Text segment —
----------
To assess any adverse effects, we also examined cohort studies and non-randomized controlled studies, as well as decision analysis studies. Data from the non-randomized studies have been included to provide additional information to aid interpretation of data on the effectiveness of therapy. Complications of active therapy (when compared to placebo) were also recorded.
We included the following outcome measures: all-cause deaths; cardiovascular deaths (stroke, myocardial infarction, pulmonary embolism, peripheral arterial embolism) and sudden deaths; non-fatal cardiovascular events (non-fatal stroke, myocardial infarction, pulmonary embolism, peripheral arterial embolism); revascularization procedures (e.g. coronary angioplasty, embolectomy); and major bleeding events (fatal, non-fatal).
----------
Records supplied —

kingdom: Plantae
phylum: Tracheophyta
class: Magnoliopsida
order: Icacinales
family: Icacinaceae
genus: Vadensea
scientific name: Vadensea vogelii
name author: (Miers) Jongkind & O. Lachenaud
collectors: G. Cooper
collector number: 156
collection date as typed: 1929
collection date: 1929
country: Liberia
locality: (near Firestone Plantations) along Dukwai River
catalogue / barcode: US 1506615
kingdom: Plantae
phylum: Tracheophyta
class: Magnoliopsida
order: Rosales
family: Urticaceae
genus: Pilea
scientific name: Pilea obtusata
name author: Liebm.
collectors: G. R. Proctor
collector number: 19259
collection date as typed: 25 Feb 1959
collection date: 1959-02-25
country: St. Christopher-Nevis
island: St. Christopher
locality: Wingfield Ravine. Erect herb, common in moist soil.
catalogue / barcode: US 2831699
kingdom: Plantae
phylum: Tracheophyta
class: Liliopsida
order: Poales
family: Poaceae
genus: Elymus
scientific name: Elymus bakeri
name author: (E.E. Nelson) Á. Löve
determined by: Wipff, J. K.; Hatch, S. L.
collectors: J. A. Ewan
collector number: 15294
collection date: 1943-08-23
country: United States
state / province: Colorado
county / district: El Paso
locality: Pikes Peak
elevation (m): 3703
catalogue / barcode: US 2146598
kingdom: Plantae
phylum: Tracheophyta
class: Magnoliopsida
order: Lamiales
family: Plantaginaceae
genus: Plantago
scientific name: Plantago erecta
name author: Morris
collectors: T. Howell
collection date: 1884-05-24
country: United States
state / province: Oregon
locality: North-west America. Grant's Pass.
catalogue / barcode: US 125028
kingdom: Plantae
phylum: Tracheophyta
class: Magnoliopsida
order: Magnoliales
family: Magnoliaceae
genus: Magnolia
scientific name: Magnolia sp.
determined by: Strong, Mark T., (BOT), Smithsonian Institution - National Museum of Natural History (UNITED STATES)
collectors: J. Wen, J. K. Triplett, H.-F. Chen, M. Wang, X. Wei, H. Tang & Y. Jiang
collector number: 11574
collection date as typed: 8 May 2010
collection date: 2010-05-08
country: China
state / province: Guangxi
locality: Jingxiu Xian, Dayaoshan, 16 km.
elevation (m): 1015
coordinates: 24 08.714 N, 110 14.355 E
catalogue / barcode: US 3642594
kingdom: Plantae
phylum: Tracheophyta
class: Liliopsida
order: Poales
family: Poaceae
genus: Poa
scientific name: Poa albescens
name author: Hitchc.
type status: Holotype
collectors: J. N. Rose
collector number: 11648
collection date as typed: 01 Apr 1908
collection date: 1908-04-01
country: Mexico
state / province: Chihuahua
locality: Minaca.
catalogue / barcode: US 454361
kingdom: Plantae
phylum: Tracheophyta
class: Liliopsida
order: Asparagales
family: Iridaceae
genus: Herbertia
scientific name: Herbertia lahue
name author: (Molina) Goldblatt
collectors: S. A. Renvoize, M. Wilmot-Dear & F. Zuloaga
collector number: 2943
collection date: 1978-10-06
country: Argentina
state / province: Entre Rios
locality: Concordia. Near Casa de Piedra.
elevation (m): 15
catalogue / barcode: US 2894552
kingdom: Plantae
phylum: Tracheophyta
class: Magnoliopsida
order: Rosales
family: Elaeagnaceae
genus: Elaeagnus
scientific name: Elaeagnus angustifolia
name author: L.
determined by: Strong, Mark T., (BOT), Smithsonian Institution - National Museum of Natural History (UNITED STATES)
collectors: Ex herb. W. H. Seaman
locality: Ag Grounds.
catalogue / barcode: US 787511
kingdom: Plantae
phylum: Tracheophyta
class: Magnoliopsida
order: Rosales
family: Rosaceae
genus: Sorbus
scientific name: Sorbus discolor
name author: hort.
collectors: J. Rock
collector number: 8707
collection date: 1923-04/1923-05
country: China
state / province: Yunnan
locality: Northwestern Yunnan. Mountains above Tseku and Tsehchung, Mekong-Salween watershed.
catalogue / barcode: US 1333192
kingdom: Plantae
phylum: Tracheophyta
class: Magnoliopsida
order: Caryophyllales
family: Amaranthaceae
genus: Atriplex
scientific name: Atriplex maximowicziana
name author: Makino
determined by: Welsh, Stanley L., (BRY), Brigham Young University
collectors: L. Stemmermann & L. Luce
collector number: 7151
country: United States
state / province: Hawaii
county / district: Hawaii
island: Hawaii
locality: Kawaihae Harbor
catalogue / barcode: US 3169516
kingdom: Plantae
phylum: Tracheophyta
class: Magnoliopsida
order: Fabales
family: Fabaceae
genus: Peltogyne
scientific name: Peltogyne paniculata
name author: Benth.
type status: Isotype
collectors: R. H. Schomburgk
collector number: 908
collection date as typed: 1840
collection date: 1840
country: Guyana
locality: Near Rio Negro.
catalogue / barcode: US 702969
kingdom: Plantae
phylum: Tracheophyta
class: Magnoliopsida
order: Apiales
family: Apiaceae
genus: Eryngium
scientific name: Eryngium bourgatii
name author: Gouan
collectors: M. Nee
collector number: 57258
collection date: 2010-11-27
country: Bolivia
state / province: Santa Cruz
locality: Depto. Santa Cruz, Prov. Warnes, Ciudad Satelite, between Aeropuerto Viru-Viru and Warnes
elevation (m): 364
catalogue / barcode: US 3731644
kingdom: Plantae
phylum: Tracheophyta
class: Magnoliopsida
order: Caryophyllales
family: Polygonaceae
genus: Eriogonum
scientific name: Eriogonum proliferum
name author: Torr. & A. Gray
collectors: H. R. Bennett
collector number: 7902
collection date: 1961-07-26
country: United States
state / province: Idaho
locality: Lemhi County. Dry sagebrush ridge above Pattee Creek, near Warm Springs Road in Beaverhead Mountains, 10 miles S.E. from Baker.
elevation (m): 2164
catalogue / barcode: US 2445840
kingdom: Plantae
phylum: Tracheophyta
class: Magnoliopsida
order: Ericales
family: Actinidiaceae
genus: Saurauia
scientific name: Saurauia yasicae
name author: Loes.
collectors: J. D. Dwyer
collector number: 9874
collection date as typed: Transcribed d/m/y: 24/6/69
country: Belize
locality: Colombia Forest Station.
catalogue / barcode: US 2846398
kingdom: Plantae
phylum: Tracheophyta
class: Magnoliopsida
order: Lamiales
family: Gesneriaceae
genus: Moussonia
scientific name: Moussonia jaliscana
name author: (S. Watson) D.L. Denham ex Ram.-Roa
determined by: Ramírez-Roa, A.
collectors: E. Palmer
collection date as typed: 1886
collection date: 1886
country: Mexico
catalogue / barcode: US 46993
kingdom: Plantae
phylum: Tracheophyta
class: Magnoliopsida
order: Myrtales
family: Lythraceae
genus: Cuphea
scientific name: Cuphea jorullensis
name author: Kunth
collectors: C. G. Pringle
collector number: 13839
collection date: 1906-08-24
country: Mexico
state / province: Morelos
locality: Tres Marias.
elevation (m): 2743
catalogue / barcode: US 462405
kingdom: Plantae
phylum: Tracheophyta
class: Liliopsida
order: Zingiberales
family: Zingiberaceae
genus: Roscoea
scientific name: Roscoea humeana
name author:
----------
Brief — Reproduce, word for word, the stretch of the methods passage that begins with "To assess any" and ends with "were also recorded.".

Finished exercise —
To assess any adverse effects, we also examined cohort studies and non-randomized controlled studies, as well as decision analysis studies. Data from the non-randomized studies have been included to provide additional information to aid interpretation of data on the effectiveness of therapy. Complications of active therapy (when compared to placebo) were also recorded.